Pyspark vectorized UDF with conditional

I am trying to evaluate the following condition to add a column in Spark dataframe.

@pandas_udf(returnType=StringType())
def test(email, headers):
    if email is not None:
        return email
    else:
        return = headers.str.get("default")

What's the best way to check if email is null?

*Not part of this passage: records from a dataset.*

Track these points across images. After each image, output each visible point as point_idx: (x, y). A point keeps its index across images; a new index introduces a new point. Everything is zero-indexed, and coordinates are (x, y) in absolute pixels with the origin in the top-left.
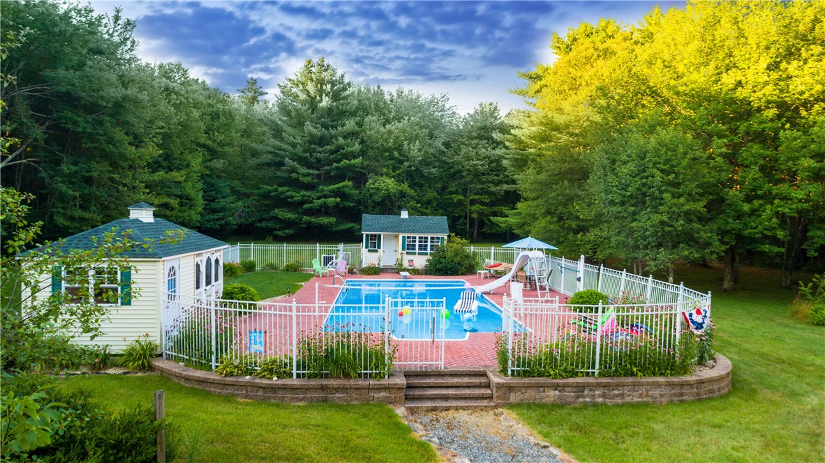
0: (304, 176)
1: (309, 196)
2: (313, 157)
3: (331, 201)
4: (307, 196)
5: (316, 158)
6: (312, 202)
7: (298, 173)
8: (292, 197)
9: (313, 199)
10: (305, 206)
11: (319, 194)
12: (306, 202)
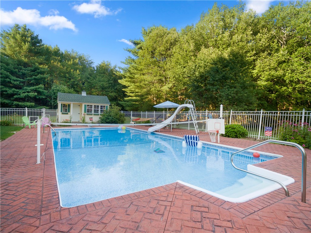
0: (15, 81)
1: (18, 92)
2: (20, 72)
3: (32, 94)
4: (16, 91)
5: (22, 73)
6: (20, 95)
7: (10, 79)
8: (6, 91)
9: (20, 93)
10: (15, 97)
11: (24, 91)
12: (16, 94)
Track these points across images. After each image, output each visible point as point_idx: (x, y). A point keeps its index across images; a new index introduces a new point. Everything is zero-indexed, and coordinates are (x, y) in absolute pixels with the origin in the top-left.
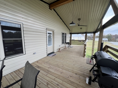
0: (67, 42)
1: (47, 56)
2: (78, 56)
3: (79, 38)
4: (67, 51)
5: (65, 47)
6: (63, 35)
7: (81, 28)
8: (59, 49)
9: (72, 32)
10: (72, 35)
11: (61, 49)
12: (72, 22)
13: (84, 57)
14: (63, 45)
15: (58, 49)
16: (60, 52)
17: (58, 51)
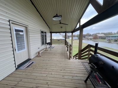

I have tried several options but nothing works.

res = df.withColumn("out", test(col("email"), col("headers"))

Even if col("name") is null the else condition is not evaluated.

Solution

You'll be better of using built-in Spark SQL functions than defining a UDF, it will be much more performant.

Something like this works:

import pyspark.sql.functions as F
from pyspark.sql.session import SparkSession

spark = SparkSession.builder.getOrCreate()

df = spark.createDataFrame(
    [
        ("[email protected]", "header1"),
        ("[email protected]", "header2"),
        (None, "header3"),
        ("[email protected]", "header4"),
        (None, "header5"),
    ],
    ["email", "headers"],
)


df.withColumn(
    "out", F.when(F.col("email").isNull(), F.col("headers")).otherwise(F.col("email"))
).show()
+------------------+-------+------------------+                                 
|             email|headers|               out|
+------------------+-------+------------------+
|[email protected]|header1|[email protected]|
|[email protected]|header2|[email protected]|
|              null|header3|           header3|
|[email protected]|header4|[email protected]|
|              null|header5|           header5|
+------------------+-------+------------------+

The when function gives you the "if" functionality you're looking for.